OUTLOOK '08: High Reach costs will add to burden

28 December 2007 14:15  [Source: ICIS news]

By Nigel Davis

LONDON (ICIS news)--Anyone producing, purchasing, selling or trading chemicals in Europe knows that the EU’s new chemicals legislation Reach is going to hurt. The trouble is, they don’t know how much.

Reach crossed the final political hurdle around this time last year and came into effect in June 2007. The first major milestone for the legislation that will enforce the registration, evaluation and eventual authorisation for sale of all chemicals traded within the EU is just 12 months away.

As far as companies can tell now, Reach registration alone will cost more than $60,000 per chemical. That number was put forward by BP last year for the 1,000 plus products it expects to register under the new rules. Most chemical industry players believe that registration costs will be as much as double that.

But it is not just the costs of registration that will hurt chemicals producers and traders.

Since June companies and their advisors – legal and otherwise – have been poring over this mammoth piece of legislation paragraph by paragraph.

The EU’s executive arm – the European Commission – has also been bringing to conclusion its Reach implementation projects (RIPs) which have involved stakeholders in a process designed to show how Reach may work in practice.

Despite this activity this could prove to be a relatively quiet period before the six months from 1 June 2008 which sees the pre-registration of all existing chemicals marketed in the EU in volumes of more than one tonne a year.

Pre-registration is important because it helps producers and traders to spread the burden of registration. The one substance, one registration (OSOR) concept was built into the legislation and allows the creation of producer consortiums to jointly register substances.

The arguments in the first half of 2008 will centre on the costs of registration under Reach and how Reach consortia can be set-up effectively.

Consortia are believed to be the most efficient ways in which companies can deal with OSOR and help cut down on Reach burdens. They will not, however, be simple to set up and run.

Consultancies including the European chemical industry federation’s (CEFIC’s) ReachCentrum have created consortium management tools and services.

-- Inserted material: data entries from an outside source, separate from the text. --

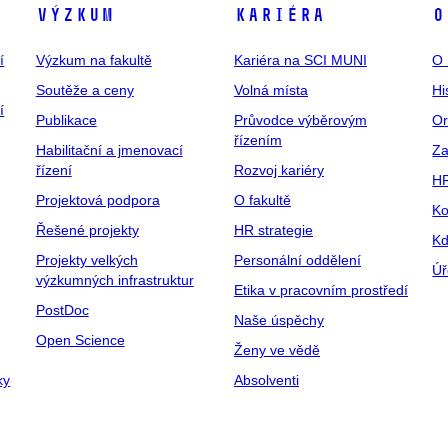
Výzkum
Kariéra
O
í
Výzkum na fakultě
Kariéra na SCI MUNI
O 
Soutěže a ceny
Volná místa
Hi
í
Publikace
Průvodce výběrovým
Or
řízením
Habilitační a jmenovací
Za
řízení
Rozvoj kariéry
H
Projektová podpora
O fakultě
Ko
Řešené projekty
HR strategie
Kd
Projekty velkých
Personální oddělení
Úř
výzkumných infrastruktur
Etika v pracovním prostředí
PostDoc
Naše úspěchy
Open Science
Ženy ve vědě
ky
Absolventi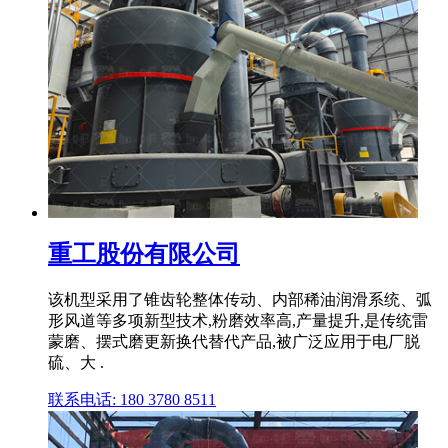
重工股份有限公司
该机型采用了锥齿轮整体传动、内部稀油润滑系统、弧
形风道等多项新型技术,粉磨效率高,产量提升,是传统雷
蒙磨、摆式磨更新换代替代产品,被广泛应用于电厂脱
硫、大 .
联系电话: 180 3780 8511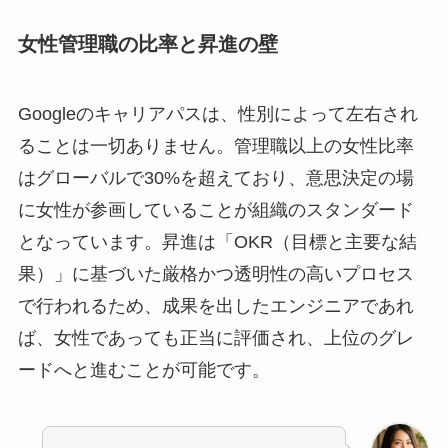
女性管理職の比率と昇進の壁
Googleのキャリアパスは、性別によって左右され
ることは一切ありません。管理職以上の女性比率
はグローバルで30%を超えており、意思決定の場
に女性が参画していることが組織のスタンダード
となっています。昇進は「OKR（目標と主要な結
果）」に基づいた厳格かつ透明性の高いプロセス
で行われるため、成果を出したエンジニアであれ
ば、女性であっても正当に評価され、上位のグレ
ードへと進むことが可能です。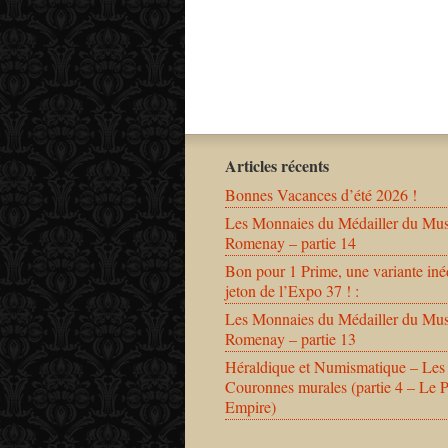
Articles récents
Bonnes Vacances d’été 2026 !
Les Monnaies du Médailler du Mu
Romenay – partie 14
Bon pour 1 Prime, une variante iné
jeton de l’Expo 37 ! :
Les Monnaies du Médailler du Mu
Romenay – partie 13
Héraldique et Numismatique – Les
Couronnes murales (partie 4 – Le 
Empire)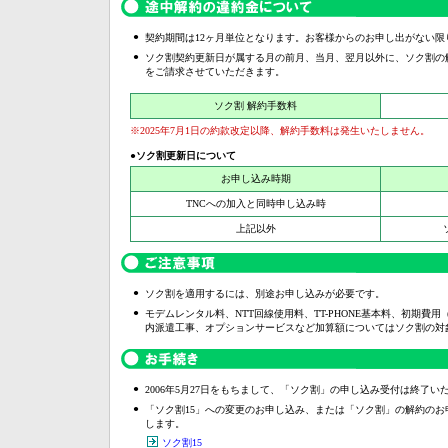
●
契約期間は12ヶ月単位となります。お客様からのお申し出がない限
●
ソク割契約更新日が属する月の前月、当月、翌月以外に、ソク割の
をご請求させていただきます。
ソク割 解約手数料
※2025年7月1日の約款改定以降、解約手数料は発生いたしません。
●ソク割更新日について
お申し込み時期
TNCへの加入と同時申し込み時
上記以外
●
ソク割を適用するには、別途お申し込みが必要です。
●
モデムレンタル料、NTT回線使用料、TT-PHONE基本料、初期費用
内派遣工事、オプションサービスなど加算額についてはソク割の対
●
2006年5月27日をもちまして、「ソク割」の申し込み受付は終了い
●
「ソク割15」への変更のお申し込み、または「ソク割」の解約のお
します。
ソク割15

The European chemical industry understands that one of the biggest challenges it faces in 2008 and beyond is the increasing legislative burden which is expected to tip the competitive playing field against it.

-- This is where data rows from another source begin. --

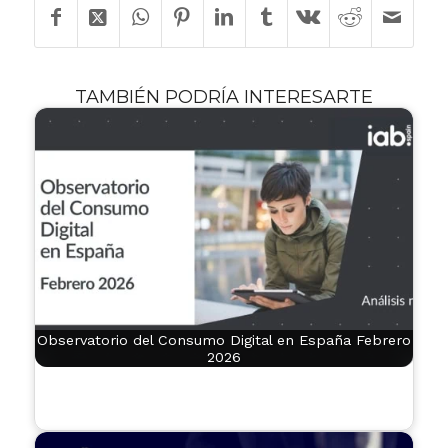
TAMBIÉN PODRÍA INTERESARTE
Observatorio del Consumo Digital en España Febrero
2026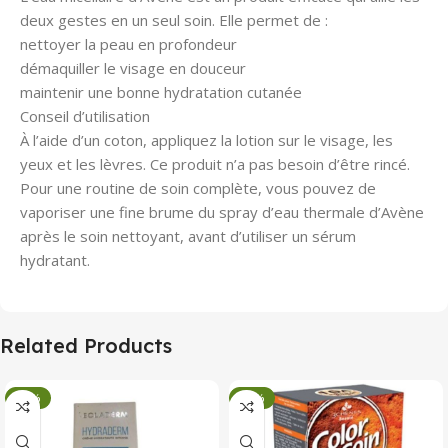
deux gestes en un seul soin. Elle permet de :
nettoyer la peau en profondeur
démaquiller le visage en douceur
maintenir une bonne hydratation cutanée
Conseil d’utilisation
À l’aide d’un coton, appliquez la lotion sur le visage, les
yeux et les lèvres. Ce produit n’a pas besoin d’être rincé.
Pour une routine de soin complète, vous pouvez de
vaporiser une fine brume du spray d’eau thermale d’Avène
après le soin nettoyant, avant d’utiliser un sérum
hydratant.
Related Products
-34%
-34%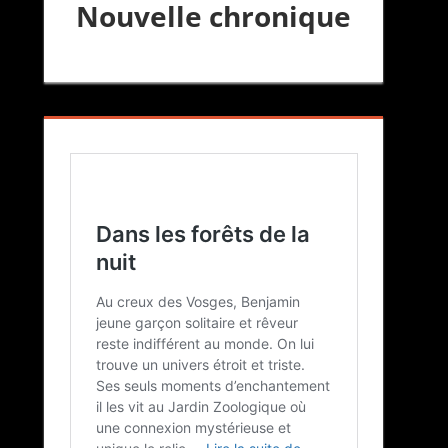
Nouvelle chronique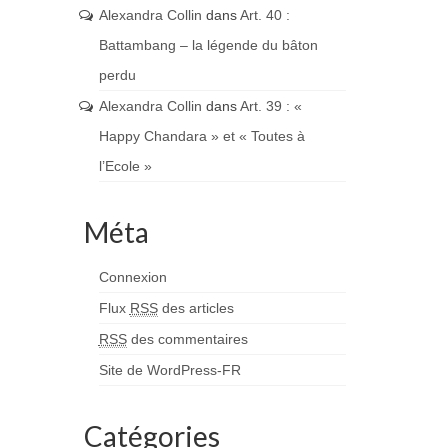
Alexandra Collin
dans
Art. 40 :
Battambang – la légende du bâton
perdu
Alexandra Collin
dans
Art. 39 : «
Happy Chandara » et « Toutes à
l’Ecole »
Méta
Connexion
Flux
RSS
des articles
RSS
des commentaires
Site de WordPress-FR
Catégories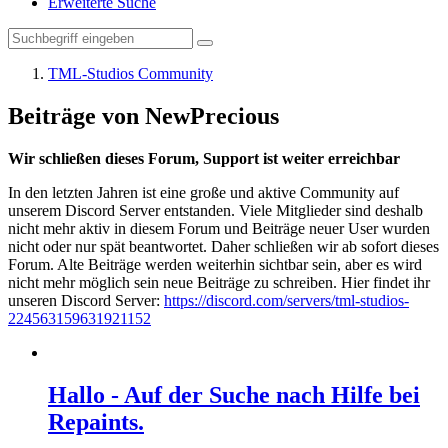
Erweiterte Suche
TML-Studios Community
Beiträge von NewPrecious
Wir schließen dieses Forum, Support ist weiter erreichbar
In den letzten Jahren ist eine große und aktive Community auf
unserem Discord Server entstanden. Viele Mitglieder sind deshalb
nicht mehr aktiv in diesem Forum und Beiträge neuer User wurden
nicht oder nur spät beantwortet. Daher schließen wir ab sofort dieses
Forum. Alte Beiträge werden weiterhin sichtbar sein, aber es wird
nicht mehr möglich sein neue Beiträge zu schreiben. Hier findet ihr
unseren Discord Server:
https://discord.com/servers/tml-studios-
224563159631921152
Hallo - Auf der Suche nach Hilfe bei
Repaints.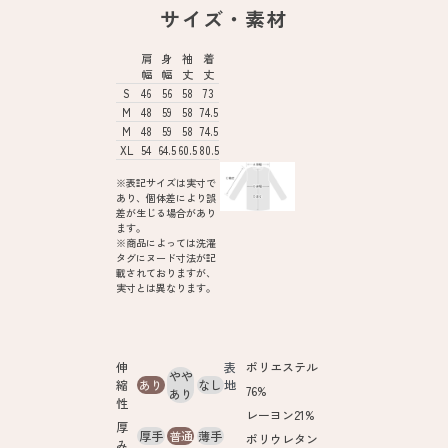
サイズ・素材
肩
身
袖
着
幅
幅
丈
丈
S
46
56
58
73
M
48
59
58
74.5
M
48
59
58
74.5
XL
54
64.5
60.5
80.5
※表記サイズは実寸で
あり、個体差により誤
差が生じる場合があり
ます。
※商品によっては洗濯
タグにヌード寸法が記
載されておりますが、
実寸とは異なります。
伸
表
ポリエステル
やや
縮
あり
なし
地
76%
あり
性
レーヨン21%
厚
厚手
普通
薄手
ポリウレタン
み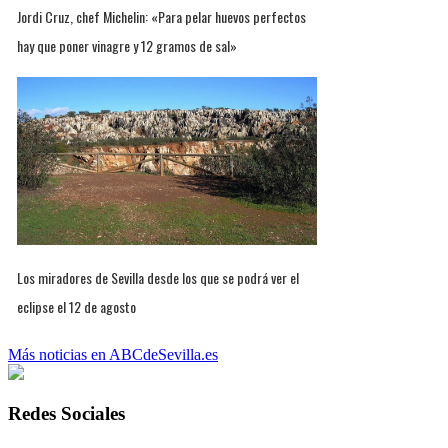
Jordi Cruz, chef Michelin: «Para pelar huevos perfectos
hay que poner vinagre y 12 gramos de sal»
Los miradores de Sevilla desde los que se podrá ver el
eclipse el 12 de agosto
Más noticias en ABCdeSevilla.es
Redes Sociales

CEFIC continues to investigate the costs of Reach in what it has called “real money terms”.

It has pledged to ask 100 companies each year how their businesses have been affected by Reach. Under a previous study a worst case scenario suggested that some companies may have to abandon 20% of their products because of the new rules.

In recent months the number of sector groups, many not directly chemicals related, that have begun to complain loud and hard about the expected impacts of reach has increased.

The Reach fee structure will occupy many minds in the first months of 2008. The EC proposed a highly complex fee structure in October 2007 that was soundly attacked by CEFIC and other industry groups.

The UK’s Chemical Business Association, one of the most vociferous European chemicals trade groups, this month said the new European Chemicals Agency needed to go back to the drawing board on its proposed fee structure.

Reach fees are “out of control” it suggested. Reach is going to be felt particularly by small and medium-sized enterprises (SMEs) the CBA said in a statement.

“They do not have the resources to cope with overbearing, over-complicated and over-expensive regulation,” its Reach Task Force chairman, Melvyn Whyte said.

“The key fact is that [the] industry will carry most of the workload for the operation of Reach. The agency cannot also expect to impose excessive charges and fees for this privilege,” he added.